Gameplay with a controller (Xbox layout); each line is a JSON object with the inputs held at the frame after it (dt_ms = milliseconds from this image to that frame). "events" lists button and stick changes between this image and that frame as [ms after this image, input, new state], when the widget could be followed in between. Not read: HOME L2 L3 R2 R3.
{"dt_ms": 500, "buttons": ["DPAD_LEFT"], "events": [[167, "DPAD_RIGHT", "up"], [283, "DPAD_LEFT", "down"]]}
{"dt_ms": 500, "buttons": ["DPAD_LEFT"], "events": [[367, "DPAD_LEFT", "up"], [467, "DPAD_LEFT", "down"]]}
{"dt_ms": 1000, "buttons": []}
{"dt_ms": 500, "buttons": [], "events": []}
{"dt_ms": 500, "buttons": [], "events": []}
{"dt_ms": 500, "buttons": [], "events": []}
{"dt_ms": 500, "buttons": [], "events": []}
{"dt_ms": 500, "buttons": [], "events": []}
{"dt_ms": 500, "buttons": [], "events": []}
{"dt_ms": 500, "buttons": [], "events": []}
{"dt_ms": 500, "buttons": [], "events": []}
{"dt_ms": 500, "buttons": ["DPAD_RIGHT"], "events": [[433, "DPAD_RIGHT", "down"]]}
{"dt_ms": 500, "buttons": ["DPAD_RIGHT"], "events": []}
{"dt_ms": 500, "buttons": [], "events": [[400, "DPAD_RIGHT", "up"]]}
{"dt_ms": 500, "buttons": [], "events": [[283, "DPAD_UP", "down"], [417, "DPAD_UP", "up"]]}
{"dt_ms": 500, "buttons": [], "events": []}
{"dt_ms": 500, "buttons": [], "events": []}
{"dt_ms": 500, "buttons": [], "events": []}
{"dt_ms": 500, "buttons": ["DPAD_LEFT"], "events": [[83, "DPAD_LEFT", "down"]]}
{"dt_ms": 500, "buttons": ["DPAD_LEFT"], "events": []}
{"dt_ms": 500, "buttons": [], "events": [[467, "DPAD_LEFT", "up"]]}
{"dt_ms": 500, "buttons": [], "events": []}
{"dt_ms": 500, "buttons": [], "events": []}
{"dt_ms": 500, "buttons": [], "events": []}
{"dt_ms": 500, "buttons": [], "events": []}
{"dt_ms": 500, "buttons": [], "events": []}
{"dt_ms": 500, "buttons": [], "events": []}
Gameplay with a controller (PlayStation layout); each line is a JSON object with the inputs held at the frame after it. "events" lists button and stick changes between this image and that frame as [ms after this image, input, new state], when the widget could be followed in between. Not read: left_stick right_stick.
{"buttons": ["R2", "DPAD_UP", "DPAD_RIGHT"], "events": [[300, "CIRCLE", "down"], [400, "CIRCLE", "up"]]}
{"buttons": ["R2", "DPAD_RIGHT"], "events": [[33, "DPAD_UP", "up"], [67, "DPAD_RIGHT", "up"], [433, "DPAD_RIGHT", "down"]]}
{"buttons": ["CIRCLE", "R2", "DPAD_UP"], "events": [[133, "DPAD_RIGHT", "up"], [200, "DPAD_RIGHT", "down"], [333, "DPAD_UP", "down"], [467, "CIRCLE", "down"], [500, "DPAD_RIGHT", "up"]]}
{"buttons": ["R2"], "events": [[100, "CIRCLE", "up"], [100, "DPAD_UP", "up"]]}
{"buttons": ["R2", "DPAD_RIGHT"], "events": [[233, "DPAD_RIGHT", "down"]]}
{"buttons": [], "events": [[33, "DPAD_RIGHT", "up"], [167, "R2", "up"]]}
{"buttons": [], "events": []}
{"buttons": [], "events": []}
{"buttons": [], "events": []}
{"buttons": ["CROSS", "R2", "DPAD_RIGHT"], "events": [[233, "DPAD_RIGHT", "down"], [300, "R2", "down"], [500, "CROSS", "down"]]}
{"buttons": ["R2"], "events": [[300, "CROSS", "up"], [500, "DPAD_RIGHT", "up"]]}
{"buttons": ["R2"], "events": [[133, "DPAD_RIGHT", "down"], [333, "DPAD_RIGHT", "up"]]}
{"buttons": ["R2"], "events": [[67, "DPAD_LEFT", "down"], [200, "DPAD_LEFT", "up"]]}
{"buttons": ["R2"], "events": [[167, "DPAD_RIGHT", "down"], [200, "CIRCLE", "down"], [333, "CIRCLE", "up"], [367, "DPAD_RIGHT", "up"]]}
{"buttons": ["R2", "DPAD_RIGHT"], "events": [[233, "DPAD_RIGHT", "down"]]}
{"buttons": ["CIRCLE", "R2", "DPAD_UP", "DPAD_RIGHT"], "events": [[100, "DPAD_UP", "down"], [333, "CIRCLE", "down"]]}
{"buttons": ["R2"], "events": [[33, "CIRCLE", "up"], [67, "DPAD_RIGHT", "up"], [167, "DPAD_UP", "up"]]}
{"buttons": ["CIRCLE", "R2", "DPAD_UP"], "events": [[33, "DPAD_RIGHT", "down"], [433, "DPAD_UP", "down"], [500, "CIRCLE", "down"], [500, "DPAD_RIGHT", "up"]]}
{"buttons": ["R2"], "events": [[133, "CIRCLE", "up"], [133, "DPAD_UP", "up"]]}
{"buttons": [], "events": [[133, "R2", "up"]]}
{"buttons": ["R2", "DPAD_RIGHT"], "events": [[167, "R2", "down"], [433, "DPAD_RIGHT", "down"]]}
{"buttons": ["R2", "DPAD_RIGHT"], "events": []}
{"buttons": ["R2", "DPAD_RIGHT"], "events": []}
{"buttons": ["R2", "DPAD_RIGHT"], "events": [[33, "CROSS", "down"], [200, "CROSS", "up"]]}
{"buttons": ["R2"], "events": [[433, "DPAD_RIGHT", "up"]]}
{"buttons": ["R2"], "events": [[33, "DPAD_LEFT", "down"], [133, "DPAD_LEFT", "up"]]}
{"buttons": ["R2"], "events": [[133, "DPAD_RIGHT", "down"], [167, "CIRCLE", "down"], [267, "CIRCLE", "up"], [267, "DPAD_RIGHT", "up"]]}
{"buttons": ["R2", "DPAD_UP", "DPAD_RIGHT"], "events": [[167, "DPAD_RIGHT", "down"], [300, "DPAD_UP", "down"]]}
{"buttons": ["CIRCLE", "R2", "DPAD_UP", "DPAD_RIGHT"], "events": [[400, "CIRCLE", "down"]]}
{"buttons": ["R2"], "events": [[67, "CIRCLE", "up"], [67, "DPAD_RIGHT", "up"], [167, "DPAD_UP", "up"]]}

········

**EXERCISE INSTRUCTIONS**
Go through the listing above and return every line where the word "widget" occurs.

**ANSWER TO THIS EXERCISE**
Gameplay with a controller (Xbox layout); each line is a JSON object with the inputs held at the frame after it (dt_ms = milliseconds from this image to that frame). "events" lists button and stick changes between this image and that frame as [ms after this image, input, new state], when the widget could be followed in between. Not read: HOME L2 L3 R2 R3.
Gameplay with a controller (PlayStation layout); each line is a JSON object with the inputs held at the frame after it. "events" lists button and stick changes between this image and that frame as [ms after this image, input, new state], when the widget could be followed in between. Not read: left_stick right_stick.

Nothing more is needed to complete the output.